#### Records shown
————
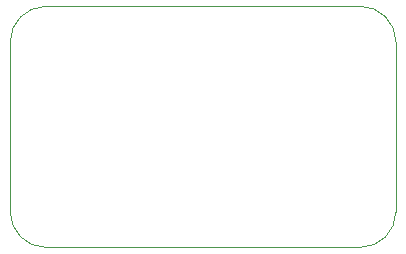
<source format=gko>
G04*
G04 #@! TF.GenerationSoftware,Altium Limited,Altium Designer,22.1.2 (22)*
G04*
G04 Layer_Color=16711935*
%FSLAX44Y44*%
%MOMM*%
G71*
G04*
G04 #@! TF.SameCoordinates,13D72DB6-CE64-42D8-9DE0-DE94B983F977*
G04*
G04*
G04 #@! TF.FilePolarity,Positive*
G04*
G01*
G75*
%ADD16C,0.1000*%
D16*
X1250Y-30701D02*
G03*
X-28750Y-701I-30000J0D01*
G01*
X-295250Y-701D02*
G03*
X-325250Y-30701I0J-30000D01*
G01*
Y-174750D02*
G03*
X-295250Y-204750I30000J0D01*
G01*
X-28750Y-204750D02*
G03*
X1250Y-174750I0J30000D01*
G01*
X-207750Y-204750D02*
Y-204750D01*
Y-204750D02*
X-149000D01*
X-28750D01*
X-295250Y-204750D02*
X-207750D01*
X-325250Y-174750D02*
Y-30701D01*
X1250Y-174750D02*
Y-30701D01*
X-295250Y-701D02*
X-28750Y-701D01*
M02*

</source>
————
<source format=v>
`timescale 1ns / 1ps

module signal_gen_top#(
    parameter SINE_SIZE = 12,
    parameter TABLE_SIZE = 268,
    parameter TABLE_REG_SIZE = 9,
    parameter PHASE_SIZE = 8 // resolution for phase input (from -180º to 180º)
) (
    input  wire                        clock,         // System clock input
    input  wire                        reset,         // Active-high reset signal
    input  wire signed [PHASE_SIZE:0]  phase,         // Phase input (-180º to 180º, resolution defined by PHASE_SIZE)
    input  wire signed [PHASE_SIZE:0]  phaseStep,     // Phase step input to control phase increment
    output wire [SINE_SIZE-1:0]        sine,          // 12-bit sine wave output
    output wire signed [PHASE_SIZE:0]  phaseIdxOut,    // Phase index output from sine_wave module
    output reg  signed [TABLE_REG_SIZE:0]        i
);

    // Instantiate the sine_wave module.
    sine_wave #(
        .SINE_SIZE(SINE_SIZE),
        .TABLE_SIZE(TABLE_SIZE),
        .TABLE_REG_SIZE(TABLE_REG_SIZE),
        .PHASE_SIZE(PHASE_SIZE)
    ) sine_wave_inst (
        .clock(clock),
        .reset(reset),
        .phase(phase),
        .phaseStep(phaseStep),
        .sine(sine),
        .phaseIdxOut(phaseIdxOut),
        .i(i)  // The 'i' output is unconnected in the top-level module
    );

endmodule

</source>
————
#### Directions for this task
Out of the preceding entries, pull each line that contains the word "resolution".

#### Response area
    parameter PHASE_SIZE = 8 // resolution for phase input (from -180º to 180º)
    input  wire signed [PHASE_SIZE:0]  phase,         // Phase input (-180º to 180º, resolution defined by PHASE_SIZE)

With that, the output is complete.